= INSTRUCTIONS FOR THE TASK =
Bring together all lines from the listing below that contain the string "view".

= MATERIAL PROVIDED =
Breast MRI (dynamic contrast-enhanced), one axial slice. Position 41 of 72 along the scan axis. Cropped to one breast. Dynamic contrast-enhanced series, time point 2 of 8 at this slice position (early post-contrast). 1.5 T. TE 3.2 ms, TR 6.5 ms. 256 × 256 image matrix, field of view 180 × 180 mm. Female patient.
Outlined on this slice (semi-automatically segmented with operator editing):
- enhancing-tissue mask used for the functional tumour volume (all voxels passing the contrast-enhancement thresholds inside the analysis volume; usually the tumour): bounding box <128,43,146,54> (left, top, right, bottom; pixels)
--
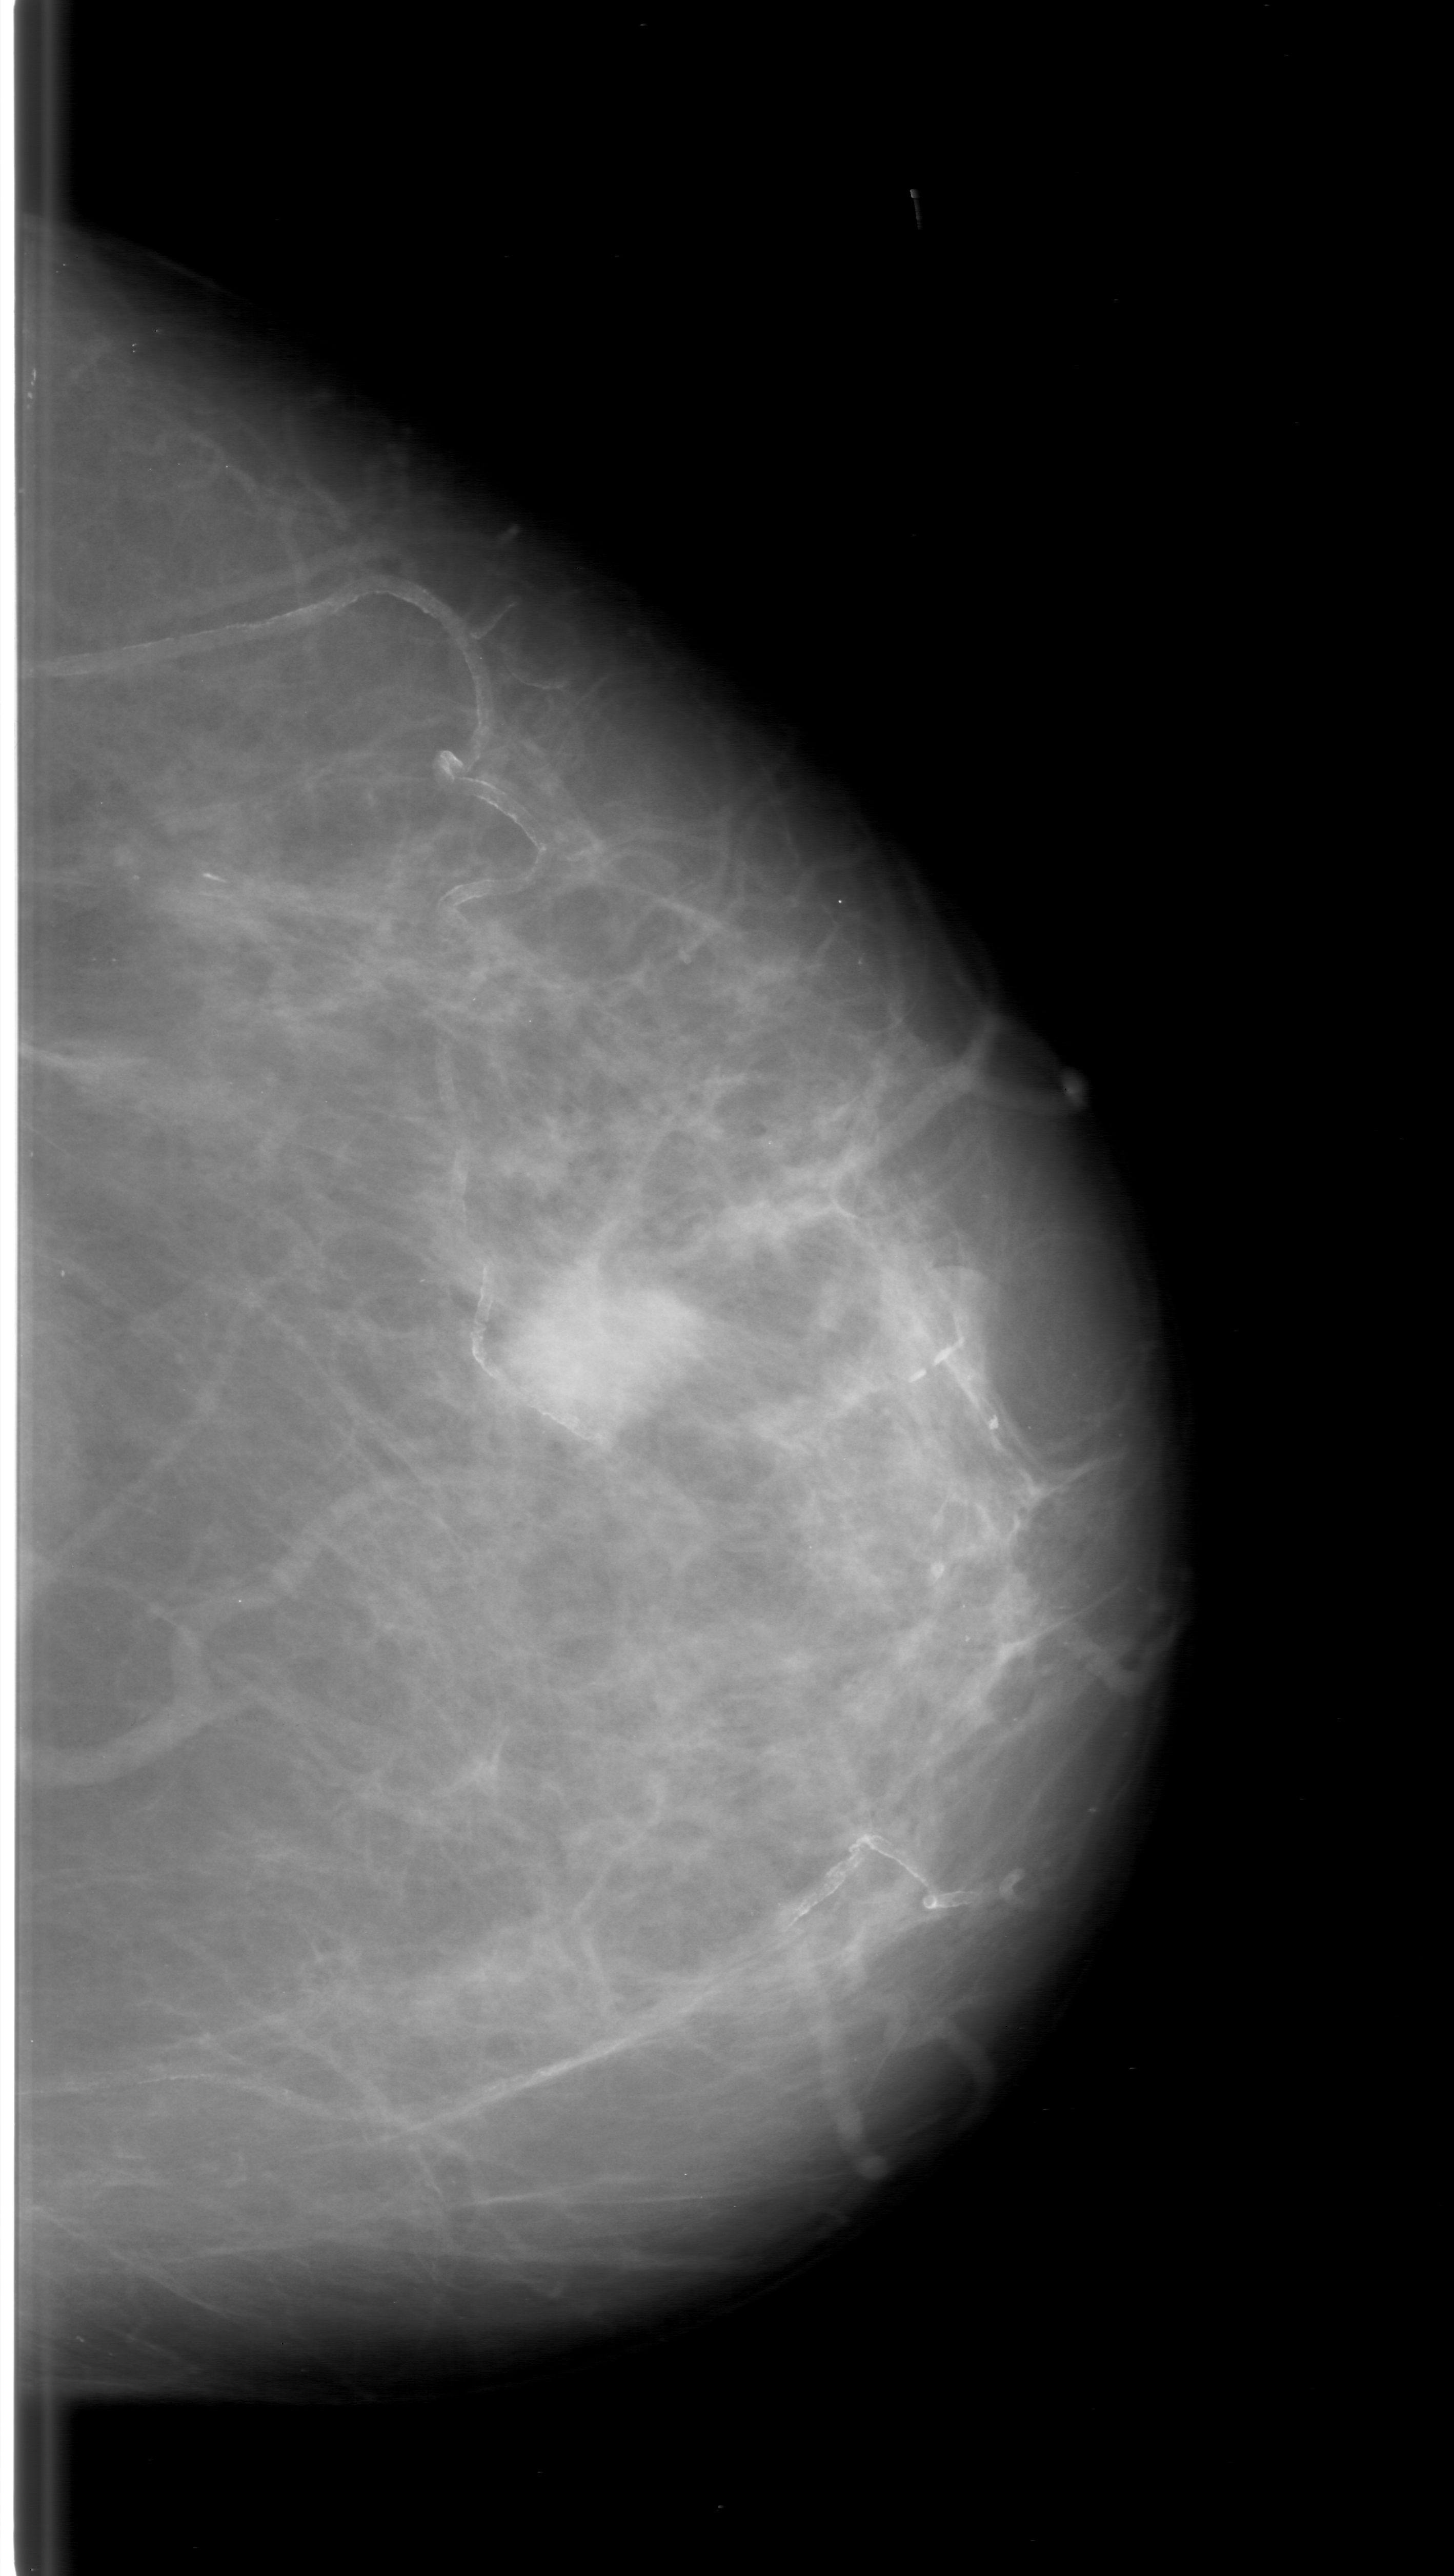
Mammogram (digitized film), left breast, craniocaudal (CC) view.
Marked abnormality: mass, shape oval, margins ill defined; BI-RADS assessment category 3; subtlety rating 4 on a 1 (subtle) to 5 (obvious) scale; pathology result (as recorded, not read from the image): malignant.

= SOLUTION BELOW =
Breast MRI (dynamic contrast-enhanced), one axial slice. Position 41 of 72 along the scan axis. Cropped to one breast. Dynamic contrast-enhanced series, time point 2 of 8 at this slice position (early post-contrast). 1.5 T. TE 3.2 ms, TR 6.5 ms. 256 × 256 image matrix, field of view 180 × 180 mm. Female patient.
Mammogram (digitized film), left breast, craniocaudal (CC) view.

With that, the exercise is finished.